- [Directive] Using the data below, output the first line and every line after it up to and including the line containing "focal_mm: 72", exactly as written and with nothing added.

- [Camera settings data]
┌────────

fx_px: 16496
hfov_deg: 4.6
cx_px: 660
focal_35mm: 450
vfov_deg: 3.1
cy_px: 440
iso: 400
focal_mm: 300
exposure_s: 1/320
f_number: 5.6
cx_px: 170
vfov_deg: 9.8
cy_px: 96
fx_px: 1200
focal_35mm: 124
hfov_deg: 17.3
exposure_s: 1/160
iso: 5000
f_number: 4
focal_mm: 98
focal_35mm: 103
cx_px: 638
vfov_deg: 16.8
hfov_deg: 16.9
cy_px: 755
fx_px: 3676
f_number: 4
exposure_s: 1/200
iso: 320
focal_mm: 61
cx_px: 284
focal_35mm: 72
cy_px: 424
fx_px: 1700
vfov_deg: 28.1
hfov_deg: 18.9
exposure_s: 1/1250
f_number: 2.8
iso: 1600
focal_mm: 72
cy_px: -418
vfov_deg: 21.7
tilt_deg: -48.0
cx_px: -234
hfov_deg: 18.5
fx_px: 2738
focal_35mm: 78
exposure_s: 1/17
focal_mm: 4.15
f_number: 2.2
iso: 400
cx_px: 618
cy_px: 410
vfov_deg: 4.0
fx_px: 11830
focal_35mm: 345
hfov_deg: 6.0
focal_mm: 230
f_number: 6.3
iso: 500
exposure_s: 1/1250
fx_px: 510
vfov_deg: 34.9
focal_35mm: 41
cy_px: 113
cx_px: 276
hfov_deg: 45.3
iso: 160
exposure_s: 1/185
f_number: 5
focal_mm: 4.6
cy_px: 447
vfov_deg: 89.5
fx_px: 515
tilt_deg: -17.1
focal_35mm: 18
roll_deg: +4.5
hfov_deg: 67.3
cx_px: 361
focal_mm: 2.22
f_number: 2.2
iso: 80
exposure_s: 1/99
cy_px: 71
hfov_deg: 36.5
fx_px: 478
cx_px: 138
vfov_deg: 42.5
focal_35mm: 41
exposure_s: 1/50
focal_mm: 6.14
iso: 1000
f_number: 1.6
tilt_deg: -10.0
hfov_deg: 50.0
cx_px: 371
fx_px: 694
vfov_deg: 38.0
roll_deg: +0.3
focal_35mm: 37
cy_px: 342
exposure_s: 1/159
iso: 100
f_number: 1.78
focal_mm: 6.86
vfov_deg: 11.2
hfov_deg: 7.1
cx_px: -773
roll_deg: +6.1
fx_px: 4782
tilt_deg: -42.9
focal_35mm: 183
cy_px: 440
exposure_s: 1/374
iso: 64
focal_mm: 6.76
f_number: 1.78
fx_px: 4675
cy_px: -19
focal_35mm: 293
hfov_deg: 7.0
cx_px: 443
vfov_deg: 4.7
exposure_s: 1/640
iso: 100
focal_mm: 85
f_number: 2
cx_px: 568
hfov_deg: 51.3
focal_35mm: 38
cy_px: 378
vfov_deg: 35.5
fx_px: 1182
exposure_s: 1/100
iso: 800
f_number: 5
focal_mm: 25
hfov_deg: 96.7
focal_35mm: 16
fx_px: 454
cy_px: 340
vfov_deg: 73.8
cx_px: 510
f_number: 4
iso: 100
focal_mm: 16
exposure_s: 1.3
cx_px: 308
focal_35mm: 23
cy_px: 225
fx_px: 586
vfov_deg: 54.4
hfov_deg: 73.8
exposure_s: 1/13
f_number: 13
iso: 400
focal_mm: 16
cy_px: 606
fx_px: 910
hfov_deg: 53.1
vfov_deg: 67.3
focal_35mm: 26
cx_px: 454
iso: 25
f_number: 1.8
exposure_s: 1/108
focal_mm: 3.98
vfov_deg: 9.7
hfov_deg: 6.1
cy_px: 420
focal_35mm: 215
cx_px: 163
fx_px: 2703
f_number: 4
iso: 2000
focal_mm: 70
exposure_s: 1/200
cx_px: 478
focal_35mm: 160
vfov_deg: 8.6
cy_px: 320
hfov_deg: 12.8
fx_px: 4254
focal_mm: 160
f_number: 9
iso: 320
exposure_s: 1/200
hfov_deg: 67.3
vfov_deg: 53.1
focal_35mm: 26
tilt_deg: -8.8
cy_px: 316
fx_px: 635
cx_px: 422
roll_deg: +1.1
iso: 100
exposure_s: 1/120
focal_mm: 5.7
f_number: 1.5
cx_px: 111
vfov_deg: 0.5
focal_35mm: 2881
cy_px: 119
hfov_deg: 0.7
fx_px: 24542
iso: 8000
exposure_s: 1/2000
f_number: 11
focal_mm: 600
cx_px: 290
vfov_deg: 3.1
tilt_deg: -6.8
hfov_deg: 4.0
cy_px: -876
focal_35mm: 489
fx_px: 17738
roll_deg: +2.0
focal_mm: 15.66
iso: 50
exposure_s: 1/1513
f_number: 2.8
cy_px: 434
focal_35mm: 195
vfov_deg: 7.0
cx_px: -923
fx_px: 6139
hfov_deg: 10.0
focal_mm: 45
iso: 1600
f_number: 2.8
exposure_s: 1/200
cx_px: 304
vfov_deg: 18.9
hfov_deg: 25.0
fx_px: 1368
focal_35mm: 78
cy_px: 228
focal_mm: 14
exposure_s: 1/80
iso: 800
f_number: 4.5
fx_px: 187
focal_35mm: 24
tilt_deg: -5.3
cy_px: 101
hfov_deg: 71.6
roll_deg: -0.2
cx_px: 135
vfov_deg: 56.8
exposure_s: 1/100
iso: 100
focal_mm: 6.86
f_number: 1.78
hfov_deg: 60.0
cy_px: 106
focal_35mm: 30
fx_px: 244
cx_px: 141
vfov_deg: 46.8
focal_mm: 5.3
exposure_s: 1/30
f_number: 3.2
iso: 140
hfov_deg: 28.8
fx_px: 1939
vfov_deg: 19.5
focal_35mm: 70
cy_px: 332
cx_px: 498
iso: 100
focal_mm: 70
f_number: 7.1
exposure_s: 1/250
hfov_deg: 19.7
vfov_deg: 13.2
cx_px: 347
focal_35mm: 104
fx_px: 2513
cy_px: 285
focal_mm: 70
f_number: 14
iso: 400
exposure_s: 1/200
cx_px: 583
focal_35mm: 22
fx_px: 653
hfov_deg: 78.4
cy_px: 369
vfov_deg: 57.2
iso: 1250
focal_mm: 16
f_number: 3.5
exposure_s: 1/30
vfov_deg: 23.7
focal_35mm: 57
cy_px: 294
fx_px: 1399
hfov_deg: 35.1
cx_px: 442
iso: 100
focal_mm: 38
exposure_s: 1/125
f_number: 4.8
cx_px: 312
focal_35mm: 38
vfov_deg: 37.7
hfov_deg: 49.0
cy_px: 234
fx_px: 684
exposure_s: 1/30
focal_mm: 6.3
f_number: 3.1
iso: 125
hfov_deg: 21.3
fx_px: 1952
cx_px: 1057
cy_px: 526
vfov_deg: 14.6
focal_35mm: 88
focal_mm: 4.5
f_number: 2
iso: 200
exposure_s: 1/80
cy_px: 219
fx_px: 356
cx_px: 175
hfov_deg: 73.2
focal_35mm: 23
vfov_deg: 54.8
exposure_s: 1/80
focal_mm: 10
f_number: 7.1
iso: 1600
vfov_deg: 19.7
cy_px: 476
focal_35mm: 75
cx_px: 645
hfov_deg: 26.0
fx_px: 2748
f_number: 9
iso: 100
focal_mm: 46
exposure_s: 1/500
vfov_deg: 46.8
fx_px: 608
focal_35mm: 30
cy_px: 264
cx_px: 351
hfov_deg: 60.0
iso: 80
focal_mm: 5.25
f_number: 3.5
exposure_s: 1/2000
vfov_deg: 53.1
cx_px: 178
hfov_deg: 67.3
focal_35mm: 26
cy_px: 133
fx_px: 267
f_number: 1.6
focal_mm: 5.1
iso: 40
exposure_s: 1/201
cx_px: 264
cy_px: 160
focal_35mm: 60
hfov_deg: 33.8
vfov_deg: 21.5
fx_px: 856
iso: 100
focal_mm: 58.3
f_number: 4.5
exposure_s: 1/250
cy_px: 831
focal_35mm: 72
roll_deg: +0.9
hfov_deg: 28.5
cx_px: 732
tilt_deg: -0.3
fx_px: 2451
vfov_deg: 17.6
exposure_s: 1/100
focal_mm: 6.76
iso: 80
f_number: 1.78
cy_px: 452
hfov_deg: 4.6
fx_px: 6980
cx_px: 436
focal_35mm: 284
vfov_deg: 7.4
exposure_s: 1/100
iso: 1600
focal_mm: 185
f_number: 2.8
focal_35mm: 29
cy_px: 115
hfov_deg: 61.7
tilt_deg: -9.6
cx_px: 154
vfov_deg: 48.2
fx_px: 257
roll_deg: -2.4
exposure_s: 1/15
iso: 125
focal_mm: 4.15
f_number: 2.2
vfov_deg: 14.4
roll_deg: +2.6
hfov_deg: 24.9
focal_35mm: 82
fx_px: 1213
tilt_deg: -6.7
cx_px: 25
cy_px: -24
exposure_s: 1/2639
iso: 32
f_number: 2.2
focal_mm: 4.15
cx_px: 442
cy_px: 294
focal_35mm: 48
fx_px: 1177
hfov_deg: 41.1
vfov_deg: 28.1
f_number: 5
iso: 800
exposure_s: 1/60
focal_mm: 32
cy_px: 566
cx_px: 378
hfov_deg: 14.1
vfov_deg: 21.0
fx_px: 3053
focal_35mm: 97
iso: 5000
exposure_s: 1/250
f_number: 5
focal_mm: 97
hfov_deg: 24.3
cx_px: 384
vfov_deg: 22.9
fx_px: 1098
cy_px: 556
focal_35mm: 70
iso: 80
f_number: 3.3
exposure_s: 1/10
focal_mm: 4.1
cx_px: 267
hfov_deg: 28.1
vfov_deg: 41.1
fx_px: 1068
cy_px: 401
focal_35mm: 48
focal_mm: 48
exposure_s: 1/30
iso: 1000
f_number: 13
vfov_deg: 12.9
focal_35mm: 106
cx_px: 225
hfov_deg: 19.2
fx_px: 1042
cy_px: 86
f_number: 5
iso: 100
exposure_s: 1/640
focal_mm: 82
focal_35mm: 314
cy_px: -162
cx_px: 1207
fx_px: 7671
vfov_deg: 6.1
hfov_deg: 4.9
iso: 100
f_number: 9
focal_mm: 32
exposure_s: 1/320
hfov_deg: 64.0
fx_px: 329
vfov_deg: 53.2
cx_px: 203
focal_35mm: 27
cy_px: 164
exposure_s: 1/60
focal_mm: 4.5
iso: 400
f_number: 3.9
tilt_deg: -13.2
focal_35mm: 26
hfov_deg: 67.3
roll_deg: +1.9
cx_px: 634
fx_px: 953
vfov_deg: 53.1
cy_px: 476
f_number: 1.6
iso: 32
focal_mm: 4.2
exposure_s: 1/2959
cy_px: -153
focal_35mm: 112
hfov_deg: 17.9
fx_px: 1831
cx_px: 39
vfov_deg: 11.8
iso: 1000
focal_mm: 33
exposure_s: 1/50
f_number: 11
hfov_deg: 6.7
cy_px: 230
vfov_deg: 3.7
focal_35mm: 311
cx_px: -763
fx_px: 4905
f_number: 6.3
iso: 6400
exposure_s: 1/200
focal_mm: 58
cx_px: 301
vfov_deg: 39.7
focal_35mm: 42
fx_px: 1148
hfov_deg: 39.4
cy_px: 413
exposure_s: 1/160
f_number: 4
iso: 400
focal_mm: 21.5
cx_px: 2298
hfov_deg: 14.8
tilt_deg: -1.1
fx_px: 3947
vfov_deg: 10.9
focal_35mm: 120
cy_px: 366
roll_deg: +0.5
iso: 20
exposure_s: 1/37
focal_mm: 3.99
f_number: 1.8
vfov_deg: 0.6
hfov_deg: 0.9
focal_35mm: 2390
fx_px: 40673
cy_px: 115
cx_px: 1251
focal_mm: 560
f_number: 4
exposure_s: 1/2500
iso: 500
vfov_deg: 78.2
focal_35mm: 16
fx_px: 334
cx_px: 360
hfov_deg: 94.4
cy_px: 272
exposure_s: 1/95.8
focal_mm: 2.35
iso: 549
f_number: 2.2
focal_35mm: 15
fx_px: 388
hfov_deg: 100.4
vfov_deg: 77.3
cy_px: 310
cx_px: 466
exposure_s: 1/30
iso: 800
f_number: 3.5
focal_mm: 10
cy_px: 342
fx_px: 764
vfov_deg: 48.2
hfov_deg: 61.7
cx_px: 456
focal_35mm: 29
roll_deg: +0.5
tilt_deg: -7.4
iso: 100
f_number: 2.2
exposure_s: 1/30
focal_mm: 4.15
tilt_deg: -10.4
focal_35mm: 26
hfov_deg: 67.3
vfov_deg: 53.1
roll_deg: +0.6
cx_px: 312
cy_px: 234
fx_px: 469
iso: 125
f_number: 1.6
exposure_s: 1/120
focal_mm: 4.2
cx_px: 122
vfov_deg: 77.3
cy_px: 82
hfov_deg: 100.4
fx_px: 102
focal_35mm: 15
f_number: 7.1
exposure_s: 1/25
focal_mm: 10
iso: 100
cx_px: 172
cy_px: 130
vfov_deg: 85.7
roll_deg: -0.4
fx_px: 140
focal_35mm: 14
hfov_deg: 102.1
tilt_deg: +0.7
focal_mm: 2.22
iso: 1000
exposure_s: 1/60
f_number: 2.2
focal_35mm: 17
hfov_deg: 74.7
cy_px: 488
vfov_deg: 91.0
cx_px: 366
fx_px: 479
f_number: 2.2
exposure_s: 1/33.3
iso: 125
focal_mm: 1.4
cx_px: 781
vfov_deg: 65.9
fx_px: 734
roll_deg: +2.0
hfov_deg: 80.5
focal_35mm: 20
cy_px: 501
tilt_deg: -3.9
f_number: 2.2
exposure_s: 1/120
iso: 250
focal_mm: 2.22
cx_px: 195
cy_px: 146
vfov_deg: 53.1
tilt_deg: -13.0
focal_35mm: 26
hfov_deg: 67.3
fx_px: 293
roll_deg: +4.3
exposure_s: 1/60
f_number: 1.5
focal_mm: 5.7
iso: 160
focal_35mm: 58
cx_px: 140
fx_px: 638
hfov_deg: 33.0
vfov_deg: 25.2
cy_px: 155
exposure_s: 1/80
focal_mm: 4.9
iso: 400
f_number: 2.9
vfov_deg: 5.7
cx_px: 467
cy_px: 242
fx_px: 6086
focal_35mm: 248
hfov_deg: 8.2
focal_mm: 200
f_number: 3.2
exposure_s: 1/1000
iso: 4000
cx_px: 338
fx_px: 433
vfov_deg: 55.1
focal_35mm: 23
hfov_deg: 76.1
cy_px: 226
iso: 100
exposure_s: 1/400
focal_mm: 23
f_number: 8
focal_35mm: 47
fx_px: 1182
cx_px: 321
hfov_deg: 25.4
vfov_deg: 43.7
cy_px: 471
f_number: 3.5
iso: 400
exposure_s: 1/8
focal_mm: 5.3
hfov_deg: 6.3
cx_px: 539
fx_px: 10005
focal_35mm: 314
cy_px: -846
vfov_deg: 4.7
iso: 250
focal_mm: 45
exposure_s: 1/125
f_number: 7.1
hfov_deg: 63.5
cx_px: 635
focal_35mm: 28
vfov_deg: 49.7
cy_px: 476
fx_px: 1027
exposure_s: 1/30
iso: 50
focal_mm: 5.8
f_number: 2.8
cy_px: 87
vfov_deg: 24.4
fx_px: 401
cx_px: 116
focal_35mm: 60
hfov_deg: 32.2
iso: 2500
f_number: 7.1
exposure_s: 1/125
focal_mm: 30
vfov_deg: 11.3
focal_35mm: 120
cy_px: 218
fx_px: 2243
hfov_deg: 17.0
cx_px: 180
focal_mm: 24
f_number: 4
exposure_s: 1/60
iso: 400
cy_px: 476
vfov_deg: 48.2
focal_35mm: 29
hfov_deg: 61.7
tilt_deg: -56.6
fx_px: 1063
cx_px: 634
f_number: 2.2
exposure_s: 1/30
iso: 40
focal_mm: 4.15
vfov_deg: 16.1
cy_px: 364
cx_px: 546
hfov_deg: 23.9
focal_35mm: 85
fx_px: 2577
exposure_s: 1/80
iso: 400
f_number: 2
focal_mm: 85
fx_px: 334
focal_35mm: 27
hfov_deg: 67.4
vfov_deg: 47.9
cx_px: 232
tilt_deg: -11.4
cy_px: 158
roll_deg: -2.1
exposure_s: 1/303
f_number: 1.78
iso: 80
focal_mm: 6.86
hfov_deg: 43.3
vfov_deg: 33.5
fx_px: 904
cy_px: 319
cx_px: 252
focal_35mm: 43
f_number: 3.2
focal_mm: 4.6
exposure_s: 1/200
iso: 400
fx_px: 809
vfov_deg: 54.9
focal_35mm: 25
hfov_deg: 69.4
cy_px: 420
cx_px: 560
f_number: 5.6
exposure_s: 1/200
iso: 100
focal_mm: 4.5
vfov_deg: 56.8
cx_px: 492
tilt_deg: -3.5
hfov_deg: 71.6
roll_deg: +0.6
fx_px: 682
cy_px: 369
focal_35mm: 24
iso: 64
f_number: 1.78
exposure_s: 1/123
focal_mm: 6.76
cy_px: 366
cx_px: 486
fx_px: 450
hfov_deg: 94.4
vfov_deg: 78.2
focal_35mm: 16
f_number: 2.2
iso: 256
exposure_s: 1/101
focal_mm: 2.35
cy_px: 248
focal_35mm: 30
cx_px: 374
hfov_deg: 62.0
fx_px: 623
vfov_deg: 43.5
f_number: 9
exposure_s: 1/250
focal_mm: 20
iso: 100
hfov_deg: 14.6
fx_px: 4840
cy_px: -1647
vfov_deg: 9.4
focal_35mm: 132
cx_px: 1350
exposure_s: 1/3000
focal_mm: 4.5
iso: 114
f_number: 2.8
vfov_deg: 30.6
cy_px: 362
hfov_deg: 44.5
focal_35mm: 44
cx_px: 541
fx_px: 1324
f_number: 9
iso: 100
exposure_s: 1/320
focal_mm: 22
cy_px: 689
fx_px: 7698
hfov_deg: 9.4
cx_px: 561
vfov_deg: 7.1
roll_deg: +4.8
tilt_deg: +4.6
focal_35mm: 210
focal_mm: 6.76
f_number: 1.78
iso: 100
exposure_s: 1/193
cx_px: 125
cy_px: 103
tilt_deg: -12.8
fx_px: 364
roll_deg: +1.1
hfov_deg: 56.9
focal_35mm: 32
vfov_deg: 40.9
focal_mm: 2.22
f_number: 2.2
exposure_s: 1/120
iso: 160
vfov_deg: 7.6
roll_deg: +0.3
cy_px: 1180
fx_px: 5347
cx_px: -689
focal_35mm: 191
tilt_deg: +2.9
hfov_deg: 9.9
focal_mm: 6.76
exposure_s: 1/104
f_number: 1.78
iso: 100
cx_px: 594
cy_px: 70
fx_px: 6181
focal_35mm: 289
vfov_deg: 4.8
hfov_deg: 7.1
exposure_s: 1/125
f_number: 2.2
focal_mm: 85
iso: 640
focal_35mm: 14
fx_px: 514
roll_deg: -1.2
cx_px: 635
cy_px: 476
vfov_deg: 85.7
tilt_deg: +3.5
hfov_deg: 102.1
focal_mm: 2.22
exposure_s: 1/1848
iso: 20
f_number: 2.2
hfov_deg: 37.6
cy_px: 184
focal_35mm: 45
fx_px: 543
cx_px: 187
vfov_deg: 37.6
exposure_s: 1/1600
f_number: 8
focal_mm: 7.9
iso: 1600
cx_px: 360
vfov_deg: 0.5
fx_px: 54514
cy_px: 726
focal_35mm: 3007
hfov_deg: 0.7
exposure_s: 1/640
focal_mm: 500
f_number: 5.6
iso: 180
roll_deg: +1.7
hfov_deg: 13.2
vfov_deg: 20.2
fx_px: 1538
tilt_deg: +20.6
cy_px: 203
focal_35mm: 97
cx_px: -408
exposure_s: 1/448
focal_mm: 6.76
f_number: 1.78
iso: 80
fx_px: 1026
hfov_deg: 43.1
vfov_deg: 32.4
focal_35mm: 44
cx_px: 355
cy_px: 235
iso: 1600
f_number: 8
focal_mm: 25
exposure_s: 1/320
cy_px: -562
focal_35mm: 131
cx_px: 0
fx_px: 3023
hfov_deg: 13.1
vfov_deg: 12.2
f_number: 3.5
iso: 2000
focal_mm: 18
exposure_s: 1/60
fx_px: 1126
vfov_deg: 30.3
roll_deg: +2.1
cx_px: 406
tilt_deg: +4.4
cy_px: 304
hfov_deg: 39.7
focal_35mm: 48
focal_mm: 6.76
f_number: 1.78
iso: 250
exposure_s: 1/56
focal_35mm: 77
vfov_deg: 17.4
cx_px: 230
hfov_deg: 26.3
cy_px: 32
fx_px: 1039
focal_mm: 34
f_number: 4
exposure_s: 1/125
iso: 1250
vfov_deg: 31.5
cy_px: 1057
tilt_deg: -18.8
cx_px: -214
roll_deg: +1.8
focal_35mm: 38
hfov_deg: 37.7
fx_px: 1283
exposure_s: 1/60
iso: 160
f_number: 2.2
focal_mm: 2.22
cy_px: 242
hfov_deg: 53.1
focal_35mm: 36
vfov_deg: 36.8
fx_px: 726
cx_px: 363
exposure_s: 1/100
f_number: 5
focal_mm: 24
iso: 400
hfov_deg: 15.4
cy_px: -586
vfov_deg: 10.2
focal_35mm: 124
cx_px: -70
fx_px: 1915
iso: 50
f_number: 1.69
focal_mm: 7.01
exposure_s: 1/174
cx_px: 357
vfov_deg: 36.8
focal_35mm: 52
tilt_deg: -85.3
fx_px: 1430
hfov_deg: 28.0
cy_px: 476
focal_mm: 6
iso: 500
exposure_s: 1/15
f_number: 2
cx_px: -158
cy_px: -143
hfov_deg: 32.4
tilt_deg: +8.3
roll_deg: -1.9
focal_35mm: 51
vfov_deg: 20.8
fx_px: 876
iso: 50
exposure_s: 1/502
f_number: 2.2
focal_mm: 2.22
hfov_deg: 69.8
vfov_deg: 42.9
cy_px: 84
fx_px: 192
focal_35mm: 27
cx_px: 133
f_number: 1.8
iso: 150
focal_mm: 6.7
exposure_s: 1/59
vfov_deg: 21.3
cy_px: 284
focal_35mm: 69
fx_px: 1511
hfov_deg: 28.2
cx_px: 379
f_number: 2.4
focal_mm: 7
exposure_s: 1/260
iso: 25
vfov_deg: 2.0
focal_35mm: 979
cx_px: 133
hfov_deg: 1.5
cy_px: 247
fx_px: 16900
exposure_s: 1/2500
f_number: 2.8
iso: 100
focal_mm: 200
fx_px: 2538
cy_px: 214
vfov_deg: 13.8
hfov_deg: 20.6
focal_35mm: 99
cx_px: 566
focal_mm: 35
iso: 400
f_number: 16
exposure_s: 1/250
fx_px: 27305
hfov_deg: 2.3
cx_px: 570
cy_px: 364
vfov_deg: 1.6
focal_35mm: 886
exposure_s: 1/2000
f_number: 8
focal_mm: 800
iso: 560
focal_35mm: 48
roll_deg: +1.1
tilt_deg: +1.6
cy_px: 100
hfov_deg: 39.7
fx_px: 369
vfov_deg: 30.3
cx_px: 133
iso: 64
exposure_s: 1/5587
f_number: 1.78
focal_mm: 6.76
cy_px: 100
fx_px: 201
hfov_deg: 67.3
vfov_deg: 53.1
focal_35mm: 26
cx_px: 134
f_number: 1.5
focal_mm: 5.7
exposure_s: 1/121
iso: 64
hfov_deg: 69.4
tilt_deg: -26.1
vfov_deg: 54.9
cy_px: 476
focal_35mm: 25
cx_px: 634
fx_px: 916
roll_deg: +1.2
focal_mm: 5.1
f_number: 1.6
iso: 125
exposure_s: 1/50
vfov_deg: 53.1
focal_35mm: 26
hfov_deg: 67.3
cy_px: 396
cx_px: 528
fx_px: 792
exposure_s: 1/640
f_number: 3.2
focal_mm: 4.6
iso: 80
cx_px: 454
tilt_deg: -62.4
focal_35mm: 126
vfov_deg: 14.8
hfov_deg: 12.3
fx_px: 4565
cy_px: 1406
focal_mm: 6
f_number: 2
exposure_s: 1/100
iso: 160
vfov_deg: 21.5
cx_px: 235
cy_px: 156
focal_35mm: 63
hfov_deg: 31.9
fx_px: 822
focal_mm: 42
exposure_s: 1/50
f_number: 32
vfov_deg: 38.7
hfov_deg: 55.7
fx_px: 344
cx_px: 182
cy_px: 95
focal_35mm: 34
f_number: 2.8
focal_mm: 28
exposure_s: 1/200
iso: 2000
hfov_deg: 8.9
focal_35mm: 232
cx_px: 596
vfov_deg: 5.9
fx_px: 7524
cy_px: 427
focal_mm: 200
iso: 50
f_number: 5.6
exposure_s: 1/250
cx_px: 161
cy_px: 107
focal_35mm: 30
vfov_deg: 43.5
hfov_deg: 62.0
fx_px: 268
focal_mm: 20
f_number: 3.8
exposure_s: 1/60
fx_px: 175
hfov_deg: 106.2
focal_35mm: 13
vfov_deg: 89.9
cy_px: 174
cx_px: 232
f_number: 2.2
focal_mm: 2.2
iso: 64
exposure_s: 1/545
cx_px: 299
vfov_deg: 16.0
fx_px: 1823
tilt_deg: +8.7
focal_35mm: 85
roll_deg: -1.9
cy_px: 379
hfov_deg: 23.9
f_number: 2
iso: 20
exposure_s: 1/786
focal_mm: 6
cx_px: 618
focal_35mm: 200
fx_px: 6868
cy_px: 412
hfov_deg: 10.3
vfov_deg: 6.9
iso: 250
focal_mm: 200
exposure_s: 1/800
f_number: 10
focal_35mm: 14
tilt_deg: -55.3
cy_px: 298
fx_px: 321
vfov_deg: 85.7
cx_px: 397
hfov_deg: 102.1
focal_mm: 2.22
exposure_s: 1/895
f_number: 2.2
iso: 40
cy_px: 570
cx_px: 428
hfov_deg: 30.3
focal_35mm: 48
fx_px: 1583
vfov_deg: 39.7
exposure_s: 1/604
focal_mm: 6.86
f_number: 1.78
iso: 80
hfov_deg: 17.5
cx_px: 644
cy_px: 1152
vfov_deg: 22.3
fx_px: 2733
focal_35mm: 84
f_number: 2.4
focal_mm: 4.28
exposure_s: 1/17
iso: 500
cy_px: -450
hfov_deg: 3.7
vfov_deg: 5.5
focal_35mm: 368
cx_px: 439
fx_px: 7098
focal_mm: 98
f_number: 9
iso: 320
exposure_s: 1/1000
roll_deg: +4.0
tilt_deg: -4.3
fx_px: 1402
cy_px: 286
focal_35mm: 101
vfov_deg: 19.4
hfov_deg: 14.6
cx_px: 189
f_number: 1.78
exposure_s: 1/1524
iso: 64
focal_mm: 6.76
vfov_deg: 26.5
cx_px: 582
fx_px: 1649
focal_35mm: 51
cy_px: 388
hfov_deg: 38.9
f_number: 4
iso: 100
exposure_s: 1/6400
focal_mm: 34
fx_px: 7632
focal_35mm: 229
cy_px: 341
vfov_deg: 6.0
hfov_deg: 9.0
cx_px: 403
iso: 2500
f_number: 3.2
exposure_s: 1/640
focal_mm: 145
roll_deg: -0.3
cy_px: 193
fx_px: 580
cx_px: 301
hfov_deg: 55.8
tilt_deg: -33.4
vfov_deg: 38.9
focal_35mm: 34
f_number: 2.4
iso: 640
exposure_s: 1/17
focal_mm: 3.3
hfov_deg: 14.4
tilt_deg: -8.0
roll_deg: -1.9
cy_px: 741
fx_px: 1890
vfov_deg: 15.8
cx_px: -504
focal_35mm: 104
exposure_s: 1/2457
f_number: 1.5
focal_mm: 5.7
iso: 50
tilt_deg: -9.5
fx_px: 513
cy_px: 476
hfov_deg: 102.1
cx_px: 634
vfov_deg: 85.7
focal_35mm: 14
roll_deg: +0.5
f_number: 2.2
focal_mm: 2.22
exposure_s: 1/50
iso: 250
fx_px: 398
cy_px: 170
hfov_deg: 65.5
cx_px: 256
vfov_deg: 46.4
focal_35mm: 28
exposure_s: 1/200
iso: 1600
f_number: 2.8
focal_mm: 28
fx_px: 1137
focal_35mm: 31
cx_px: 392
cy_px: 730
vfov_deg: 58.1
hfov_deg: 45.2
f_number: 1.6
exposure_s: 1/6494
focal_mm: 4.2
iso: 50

└────────

- [Answer box]
fx_px: 16496
hfov_deg: 4.6
cx_px: 660
focal_35mm: 450
vfov_deg: 3.1
cy_px: 440
iso: 400
focal_mm: 300
exposure_s: 1/320
f_number: 5.6
cx_px: 170
vfov_deg: 9.8
cy_px: 96
fx_px: 1200
focal_35mm: 124
hfov_deg: 17.3
exposure_s: 1/160
iso: 5000
f_number: 4
focal_mm: 98
focal_35mm: 103
cx_px: 638
vfov_deg: 16.8
hfov_deg: 16.9
cy_px: 755
fx_px: 3676
f_number: 4
exposure_s: 1/200
iso: 320
focal_mm: 61
cx_px: 284
focal_35mm: 72
cy_px: 424
fx_px: 1700
vfov_deg: 28.1
hfov_deg: 18.9
exposure_s: 1/1250
f_number: 2.8
iso: 1600
focal_mm: 72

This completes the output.